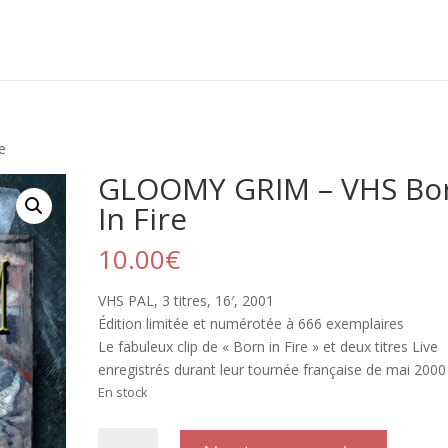
e
GLOOMY GRIM – VHS Bo
In Fire
10.00
€
VHS PAL, 3 titres, 16′, 2001
Édition limitée et numérotée à 666 exemplaires
Le fabuleux clip de « Born in Fire » et deux titres Live
enregistrés durant leur tournée française de mai 2000 
En stock
quantité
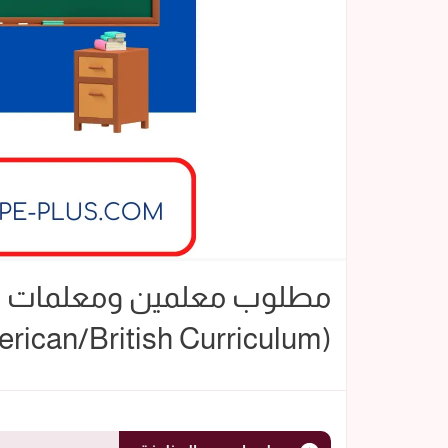
مطلوب معلمين ومعلمات لل
(American/British Curriculum) in Kuwait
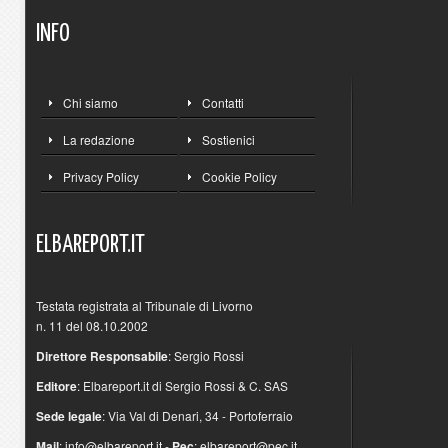
INFO
Chi siamo
Contatti
La redazione
Sostienici
Privacy Policy
Cookie Policy
ELBAREPORT.IT
Testata registrata al Tribunale di Livorno
n. 11 del 08.10.2002
Direttore Responsabile
: Sergio Rossi
Editore
: Elbareport.it di Sergio Rossi & C. SAS
Sede legale
: Via Val di Denari, 34 - Portoferraio
Mail
:
info@elbareport.it
-
Pec
:
elbareport@pec.it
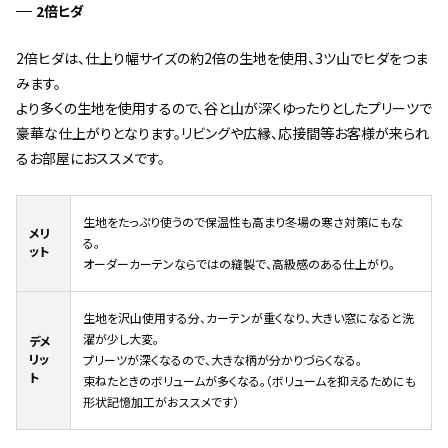
2倍ヒダ
2倍ヒダは、仕上り幅サイズの約2倍の生地を使用、3ツ山でヒダをつま
みます。
より多くの生地を使用するので、谷と山が深くゆったりとしたプリーツで
豪華な仕上がりとなります。リビングや広縁、応接間等お客様が来られ
るお部屋におススメです。
生地をたっぷり使うので保温性も高まり冬場の寒さ対策にもな
メリ
る。
ット
オーダーカーテンならではの縫製で、高級感のある仕上がり。
生地を沢山使用する分、カーテンが重くなり、大きい窓になると洗
濯が少し大変。
デメ
リッ
プリーツが深くなるので、大きな柄が分かりづらくなる。
ト
束ねたときのボリュームが多くなる。（ボリュームを抑えるためにも
形状記憶加工がおススメです）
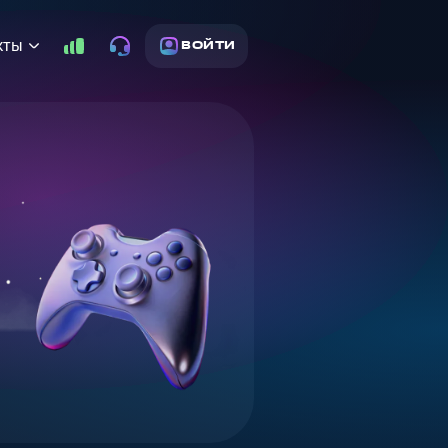
кты
ВОЙТИ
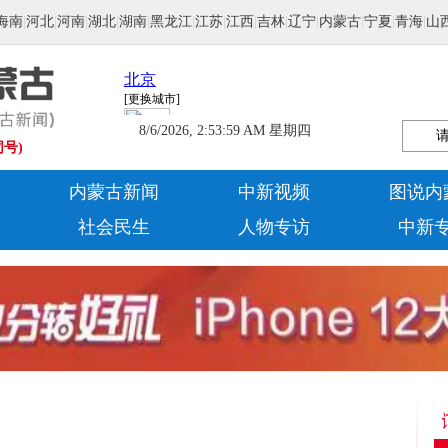
海南
|
河北
|
河南
|
湖北
|
湖南
|
黑龙江
|
江苏
|
江西
|
吉林
|
辽宁
|
内蒙古
|
宁夏
|
青海
|
山
8/6/2026, 2:54:00 AM 星期四
同号)
内蒙古新闻
中新视频
图说内
社会民生
人物专访
中新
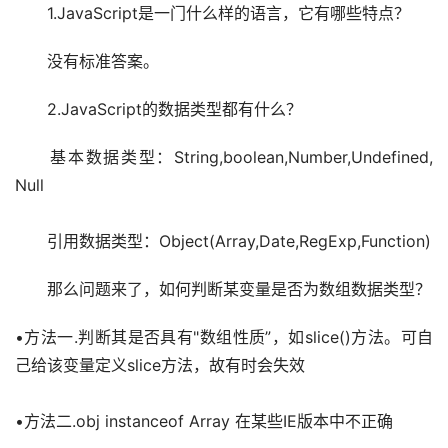
　　1.JavaScript是一门什么样的语言，它有哪些特点？
　　没有标准答案。　　
　　2.JavaScript的数据类型都有什么？
　　基本数据类型：String,boolean,Number,Undefined, 
Null
　　引用数据类型：Object(Array,Date,RegExp,Function)
　　那么问题来了，如何判断某变量是否为数组数据类型？
•方法一.判断其是否具有"数组性质”，如slice()方法。可自
己给该变量定义slice方法，故有时会失效
•方法二.obj instanceof Array 在某些IE版本中不正确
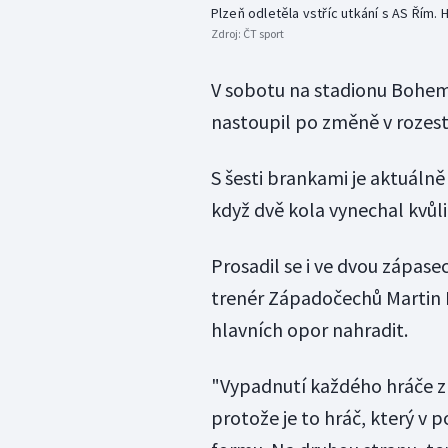
Plzeň odletěla vstříc utkání s AS Řím.
Zdroj:
ČT sport
V sobotu na stadionu Bohem
nastoupil po změně v rozest
S šesti brankami je aktuálně
když dvě kola vynechal kvůli
Prosadil se i ve dvou zápas
trenér Západočechů Martin 
hlavních opor nahradit.
"Vypadnutí každého hráče z 
protože je to hráč, který v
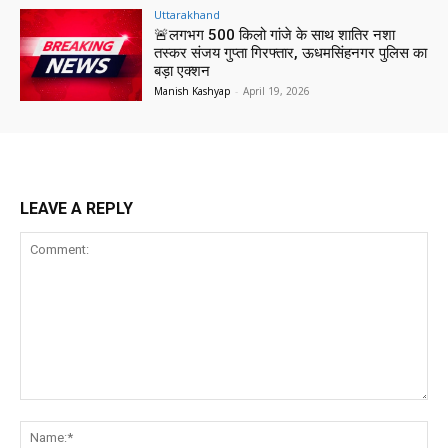
Uttarakhand
🚨लगभग 500 किलो गांजे के साथ शातिर नशा
तस्कर संजय गुप्ता गिरफ्तार, ऊधमसिंहनगर पुलिस का
बड़ा एक्शन
Manish Kashyap
-
April 19, 2026
LEAVE A REPLY
Comment:
Na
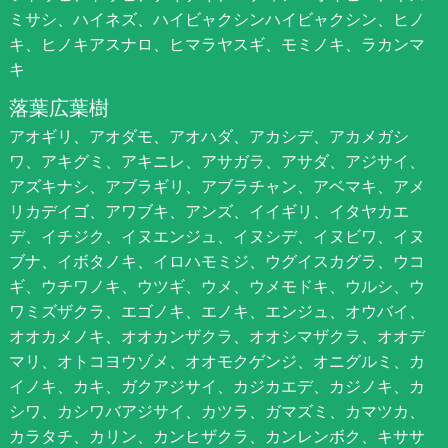
ミサシ、ハイネズ、ハイビャクシンハイビャクシン、ヒノ
キ、ヒノキアスナロ、ヒマラヤスギ、モミノキ、ラカンマ
キ
落葉広葉樹
アオギリ、アオダモ、アオハダ、アカシデ、アカメガシ
ワ、アキグミ、アキニレ、アサガラ、アサダ、アジサイ、
アズキナシ、アブラギリ、アブラチャン、アベマキ、アメ
リカデイゴ、アワブキ、アンズ、イイギリ、イタヤカエ
デ、イチジク、イヌエンジュ、イヌシデ、イヌビワ、イヌ
ブナ、イボタノキ、イロハモミジ、ウグイスカグラ、ウコ
ギ、ウチワノキ、ウツギ、ウメ、ウメモドキ、ウルシ、ウ
ワミズザクラ、エゴノキ、エノキ、エンジュ、オウバイ、
オオカメノキ、オオカンザクラ、オオシマザクラ、オオデ
マリ、オトコヨウゾメ、オオモクゲンジ、オニグルミ、カ
イノキ、カキ、ガクアジサイ、カジカエデ、カジノキ、カ
シワ、カシワバアジサイ、カツラ、ガマズミ、カマツカ、
カラタチ、カリン、カンヒザクラ、カンレンボク、キササ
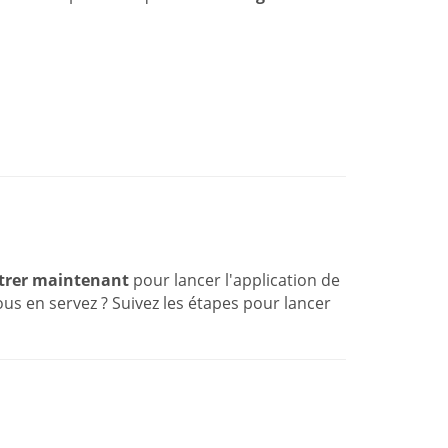
trer maintenant
pour lancer l'application de
us en servez ? Suivez les étapes pour lancer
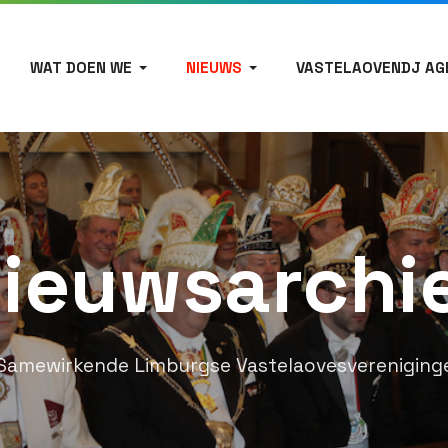
WAT DOEN WE
NIEUWS
VASTELAOVENDJ AG
ieuwsarchi
Samewirkende Limburgse Vastelaovesvereniging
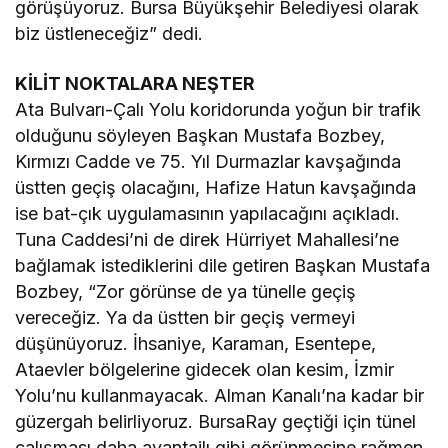
görüşüyoruz. Bursa Büyükşehir Belediyesi olarak
biz üstleneceğiz” dedi.
KİLİT NOKTALARA NEŞTER
Ata Bulvarı-Çalı Yolu koridorunda yoğun bir trafik
olduğunu söyleyen Başkan Mustafa Bozbey,
Kırmızı Cadde ve 75. Yıl Durmazlar kavşağında
üstten geçiş olacağını, Hafize Hatun kavşağında
ise bat-çık uygulamasının yapılacağını açıkladı.
Tuna Caddesi’ni de direk Hürriyet Mahallesi’ne
bağlamak istediklerini dile getiren Başkan Mustafa
Bozbey, “Zor görünse de ya tünelle geçiş
vereceğiz. Ya da üstten bir geçiş vermeyi
düşünüyoruz. İhsaniye, Karaman, Esentepe,
Ataevler bölgelerine gidecek olan kesim, İzmir
Yolu’nu kullanmayacak. Alman Kanalı’na kadar bir
güzergah belirliyoruz. BursaRay geçtiği için tünel
çalışması daha avantajlı gibi görünmesine rağmen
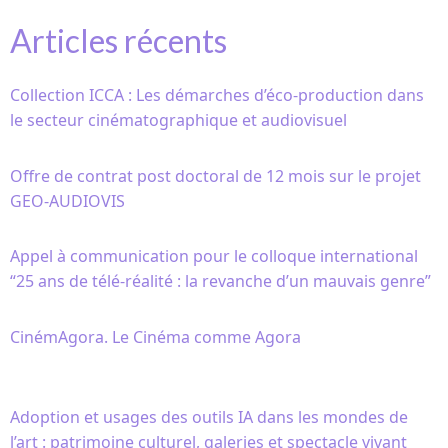
Articles récents
Collection ICCA : Les démarches d’éco-production dans
le secteur cinématographique et audiovisuel
Offre de contrat post doctoral de 12 mois sur le projet
GEO-AUDIOVIS
Appel à communication pour le colloque international
“25 ans de télé-réalité : la revanche d’un mauvais genre”
CinémAgora. Le Cinéma comme Agora
Adoption et usages des outils IA dans les mondes de
l’art : patrimoine culturel, galeries et spectacle vivant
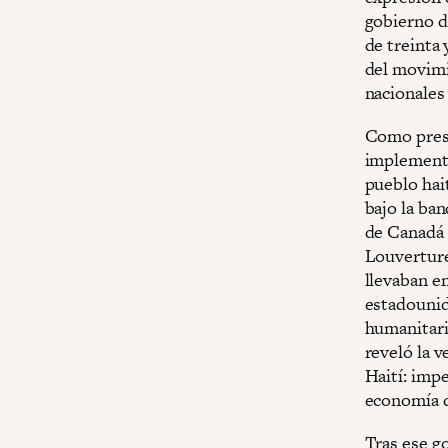
gobierno d
de treinta 
del movimie
nacionales 
Como presi
implementó
pueblo hait
bajo la ba
de Canadá 
Louverture
llevaban e
estadounid
humanitari
reveló la 
Haití: impe
economía 
Tras ese g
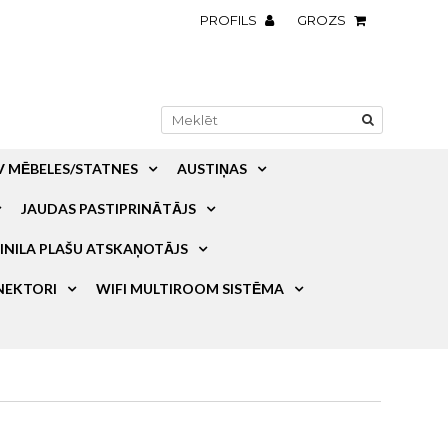
PROFILS
GROZS
V MĒBELES/STATNES
AUSTIŅAS
JAUDAS PASTIPRINĀTĀJS
INILA PLAŠU ATSKAŅOTĀJS
NEKTORI
WIFI MULTIROOM SISTĒMA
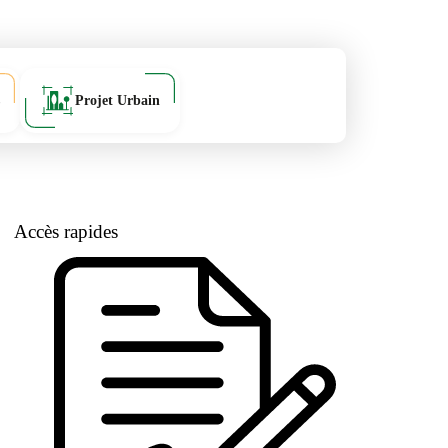
Projet Urbain
Accès rapides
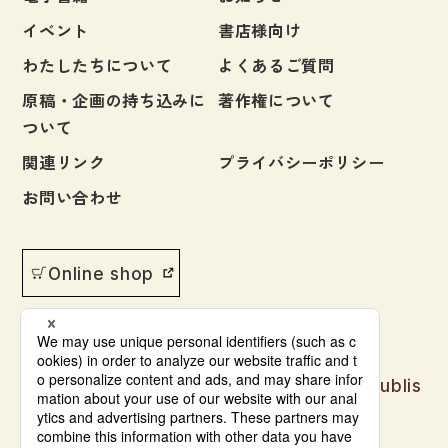
イベント
書店様向け
大学入試対策
わたしたちについて
よくあるご質問
学校情報
原稿・企画の持ち込みに
著作権について
日本語学習関連副読本
ついて
日本事情
関連リンク
プライバシーポリシー
定期刊行物
お問い合わせ
視聴覚・補助教材
ビデオ・ＤＶＤ
Online shop
コンピューター
カセットテープ・ＣＤ
カード・ゲーム・絵教材
Japanese language learning materials publis
hed by Bonjinsha
絵本・子ども向け補助
© Bonjinsha Co., LTD. All Rights Reserved.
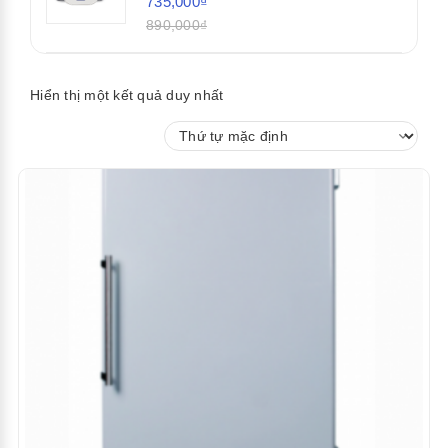
735,000₫
890,000₫
Hiển thị một kết quả duy nhất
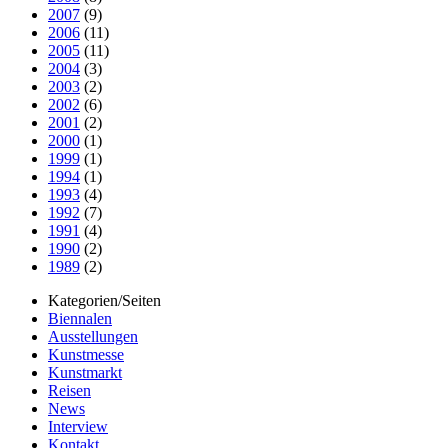
2007
(9)
2006
(11)
2005
(11)
2004
(3)
2003
(2)
2002
(6)
2001
(2)
2000
(1)
1999
(1)
1994
(1)
1993
(4)
1992
(7)
1991
(4)
1990
(2)
1989
(2)
Kategorien/Seiten
Biennalen
Ausstellungen
Kunstmesse
Kunstmarkt
Reisen
News
Interview
Kontakt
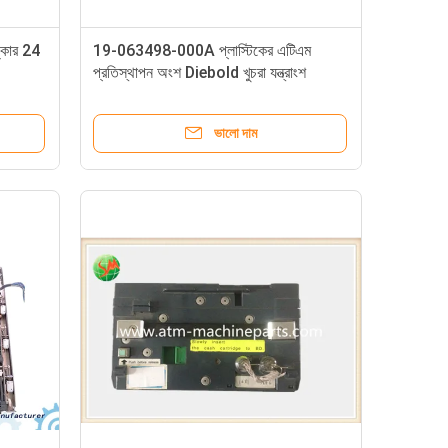
ঙ্কোর 24
19-063498-000A প্লাস্টিকের এটিএম
প্রতিস্থাপন অংশ Diebold খুচরা যন্ত্রাংশ
ভালো দাম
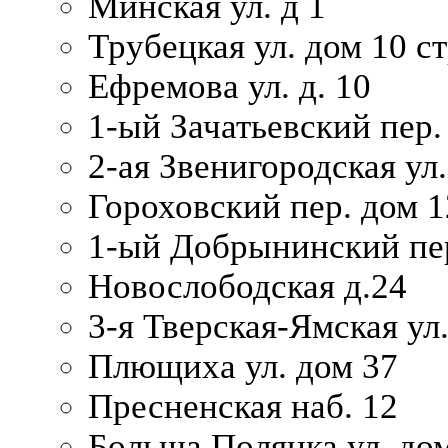
Минская ул. д 1
Трубецкая ул. дом 10 ст
Ефремова ул. д. 10
1-ый Зачатьевский пер.
2-ая Звенигородская ул.
Гороховский пер. дом 1
1-ый Добрынинский пер
Новослободская д.24
3-я Тверская-Ямская ул
Плющиха ул. дом 37
Пресненская наб. 12
Больша Полянка ул. до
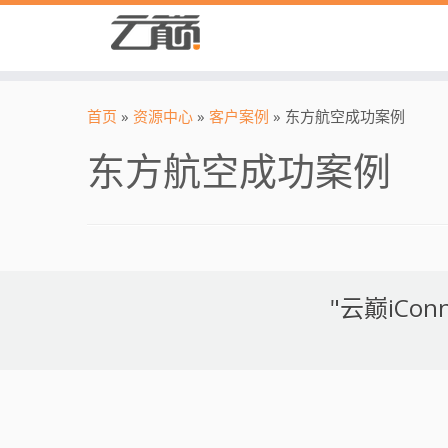
首页
»
资源中心
»
客户案例
»
东方航空成功案例
东方航空成功案例
"云巅iC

==================================================

* About this exercise: What is needed is an exact copy of the lines above from the one with "引用数据类型：Object(Array,Date,Reg" to the one with "साथ शातिर नशा", both ends kept, and nothing more; please leave the pictures out.

* Answer box:
　　引用数据类型：Object(Array,Date,RegExp,Function)
　　那么问题来了，如何判断某变量是否为数组数据类型？
•方法一.判断其是否具有"数组性质”，如slice()方法。可自
己给该变量定义slice方法，故有时会失效
•方法二.obj instanceof Array 在某些IE版本中不正确
Plzeň odletěla vstříc utkání s AS Řím.
Zdroj:
ČT sport
V sobotu na stadionu Bohem
nastoupil po změně v rozest
S šesti brankami je aktuálně
když dvě kola vynechal kvůli
Prosadil se i ve dvou zápas
trenér Západočechů Martin 
hlavních opor nahradit.
"Vypadnutí každého hráče z 
protože je to hráč, který v
Uttarakhand
🚨लगभग 500 किलो गांजे के साथ शातिर नशा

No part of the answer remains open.